Dos 7, uma em particular destacava-se pela expressão do seu rosto.
Eu olhava para ela e percebia, à medida que ela falava, que o seu rosto transmitia uma paz, uma serenidade e uma alegria que vinha de dentro.
A sua beleza não era somente física; era uma beleza que irradiava uma luz e um brilho interior.
Lembrei-me depois de um espectáculo lindo que pude observar da janela da minha sala.
O sol estava a nascer.
Ao longe, eu via Lisboa, a ponte Vasco da Gama, o rio Tejo.
Como era cedo, a cidade ainda tinha uma tonalidade acinzentada, própria de tanto edifício.
Então, de repente, vejo surgir no meio daquele cinzento do betão, uma luz laranja, cor de fogo, a brilhar intensamente.
Parecia a lava de um vulcão, tal era o efeito que fazia.

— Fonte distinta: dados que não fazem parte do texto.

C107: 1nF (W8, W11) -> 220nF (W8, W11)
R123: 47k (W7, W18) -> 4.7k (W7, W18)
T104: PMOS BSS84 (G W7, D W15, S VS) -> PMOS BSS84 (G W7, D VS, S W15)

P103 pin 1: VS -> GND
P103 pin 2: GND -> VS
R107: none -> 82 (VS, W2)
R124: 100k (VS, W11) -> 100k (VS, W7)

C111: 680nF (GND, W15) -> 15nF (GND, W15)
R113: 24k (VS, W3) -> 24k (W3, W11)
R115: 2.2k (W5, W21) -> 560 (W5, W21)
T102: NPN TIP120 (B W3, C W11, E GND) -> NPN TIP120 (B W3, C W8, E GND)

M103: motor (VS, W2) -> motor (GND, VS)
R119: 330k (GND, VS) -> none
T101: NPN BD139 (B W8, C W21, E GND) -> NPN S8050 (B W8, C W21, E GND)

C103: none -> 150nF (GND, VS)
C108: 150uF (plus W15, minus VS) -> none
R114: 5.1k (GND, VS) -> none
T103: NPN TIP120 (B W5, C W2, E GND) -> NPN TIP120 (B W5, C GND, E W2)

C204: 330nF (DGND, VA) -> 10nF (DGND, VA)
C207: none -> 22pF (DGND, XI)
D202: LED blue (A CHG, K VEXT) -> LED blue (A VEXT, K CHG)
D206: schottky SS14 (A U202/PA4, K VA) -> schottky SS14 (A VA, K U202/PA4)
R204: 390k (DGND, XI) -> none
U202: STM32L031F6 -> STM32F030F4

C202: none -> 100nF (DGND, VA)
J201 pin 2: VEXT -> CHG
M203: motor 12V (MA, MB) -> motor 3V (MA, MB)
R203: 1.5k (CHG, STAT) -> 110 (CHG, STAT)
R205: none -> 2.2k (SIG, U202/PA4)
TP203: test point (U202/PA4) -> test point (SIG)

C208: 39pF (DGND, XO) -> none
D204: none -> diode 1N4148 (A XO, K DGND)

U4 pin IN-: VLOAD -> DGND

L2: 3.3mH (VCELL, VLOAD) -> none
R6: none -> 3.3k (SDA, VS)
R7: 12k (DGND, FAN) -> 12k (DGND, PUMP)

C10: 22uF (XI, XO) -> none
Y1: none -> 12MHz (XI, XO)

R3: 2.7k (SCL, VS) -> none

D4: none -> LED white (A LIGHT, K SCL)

Percebi que eram três edifícios, que devido ao ângulo em que se encontravam e ao material de que eram revestidos, reflectiam a luz do sol a nascer.
Durante alguns minutos, pude deliciar-me com aquele momento.
Num mundo onde cada vez mais as trevas parecem querer tomar conta, precisamos cada vez mais, de nos revestir desse brilho, de forma a que quando olhem para o nosso rosto, esse brilho seja percebido e possa acender outros corações que estejam ainda às escuras.